▸ Supplied data
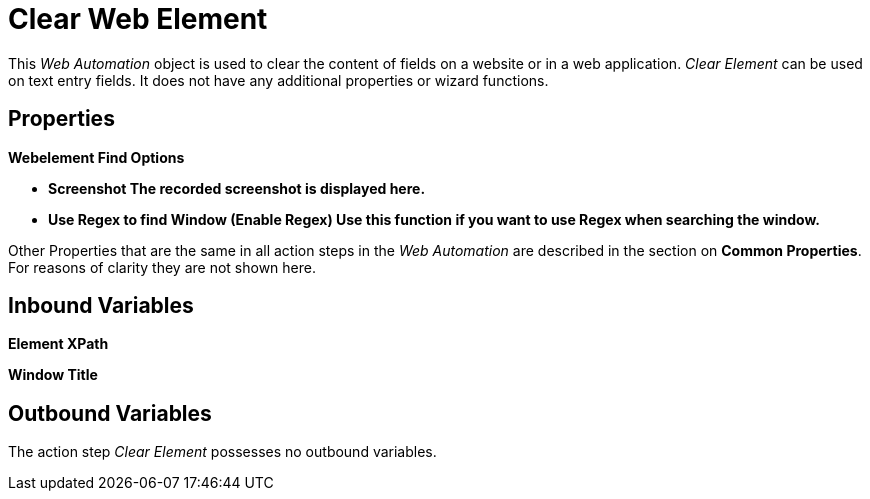 

= Clear Web Element

This _Web Automation_ object is used to clear the content of fields on a
website or in a web application. _Clear Element_ can be used on text
entry fields. It does not have any additional properties or wizard
functions.

== Properties

*Webelement Find Options*

* *Screenshot The recorded screenshot is displayed here.*
* *Use Regex to find Window (Enable Regex) Use this function if you want
to use Regex when searching the window.*

Other Properties that are the same in all action steps in the _Web
Automation_ are described in the section on
*Common Properties*. For reasons of clarity they are not shown here.

== Inbound Variables

//link:\l[*Element XPath*]
*Element XPath*

//link:\l[*Window Title*]
*Window Title*

== Outbound Variables

The action step _Clear Element_ possesses no outbound variables.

▸ Goal of the exercise
Give every entry above again, exactly, and keep all pictures out of it.

▸ Written response
= Clear Web Element

This _Web Automation_ object is used to clear the content of fields on a
website or in a web application. _Clear Element_ can be used on text
entry fields. It does not have any additional properties or wizard
functions.

== Properties

*Webelement Find Options*

* *Screenshot The recorded screenshot is displayed here.*
* *Use Regex to find Window (Enable Regex) Use this function if you want
to use Regex when searching the window.*

Other Properties that are the same in all action steps in the _Web
Automation_ are described in the section on
*Common Properties*. For reasons of clarity they are not shown here.

== Inbound Variables

//link:\l[*Element XPath*]
*Element XPath*

//link:\l[*Window Title*]
*Window Title*

== Outbound Variables

The action step _Clear Element_ possesses no outbound variables.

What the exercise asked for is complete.